Basic Equipment for Outdoor Photography
Author: Pieter De Pauw
It really depends on what you wish to shoot to define what you need. There is no such a thing as a minimum set (except the camera of course).
However, when you shoot outdoors, I would strongly suggest you consider investing in the following (next to a camera of course...):
1) a polarizing filter. Typically, when you buy a lens, you will be asked if you want an UV filter. In fact, UV filters are useless for what they were intended (=filtering UV-light out of the light) for digital cameras, since digital sensors are not sensitive to UV light. However, they might serve as extra protection layer for your lens.
Instead of buying a (rather useless) UV filter, I would go for the polarizing filter. This filter is often or always used by professionals, but only very few starting amateurs use this filter. Prices for such a filter vary and depend on the quality, but you should find a decent one for 100$.
The essence of a polarizing filter, is a circular polarizer that filters un-polarized light (thus only keeps one polarization). It will reduce the reflections and darken the sky. The effect is similar to the use of polarizing sunglasses. There are several benefits to using polarization filter:
- since there will be less reflections, you will get more contrast in your colors or deeper color tones, contrast gains which you can’t get during post-production without giving up on the quality of your picture.

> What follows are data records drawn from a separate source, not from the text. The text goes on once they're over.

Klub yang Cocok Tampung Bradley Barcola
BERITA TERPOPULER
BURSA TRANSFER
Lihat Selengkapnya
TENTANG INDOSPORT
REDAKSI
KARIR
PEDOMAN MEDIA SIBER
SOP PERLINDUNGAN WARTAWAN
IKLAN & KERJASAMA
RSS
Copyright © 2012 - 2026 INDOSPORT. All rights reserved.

- you will get a darker blue sky. As you might know, the color blue in pictures is attractive (and sells well), so a nice blue sky will result in more appealing pictures
- you will get a crisper horizon in landscapes, since reflective waves will be filtered
Using the polarizing filter will require a bit of practice as you need to the turn the filter around in order to have effect. Also, the filter will reduce the ingoing light by 1-3 stops, thus either the aperture size will increase (thus smaller depth of field), either the exposure time will increase. Because of this, don't leave the filter on if you don't need it.

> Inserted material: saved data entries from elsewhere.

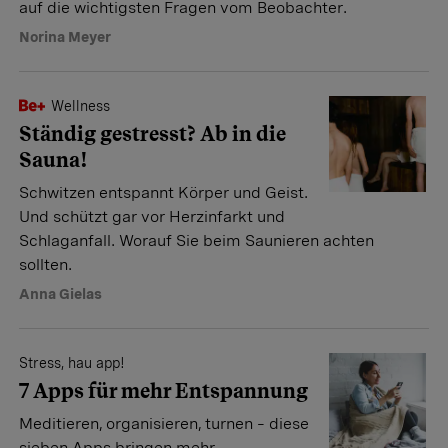
auf die wichtigsten Fragen vom Beobachter.
Norina Meyer
Wellness
Ständig gestresst? Ab in die
Sauna!
Schwitzen entspannt Körper und Geist.
Und schützt gar vor Herzinfarkt und
Schlaganfall. Worauf Sie beim Saunieren achten
sollten.
Anna Gielas
Stress, hau app!
7 Apps für mehr Entspannung
Meditieren, organisieren, turnen – diese
sieben Apps bringen mehr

Last, but not least, I believe you get much better outdoor pictures from a cheap(er) lens with a polarizing filter, than from an expensive lens without polarizing filter.
2) A decent tripod and a cable release. The cable release will help you to limit vibrations for longer shutter times and only cost a couple of dollars. The tripod is a bit more expensive, but the difference between a cheap and decent one is huge: speed of use, stability, move over time (cheaper tripods with small ballheads might not be able to keep the weight of your camera & lens, and thus slowly but gradually make the camera move).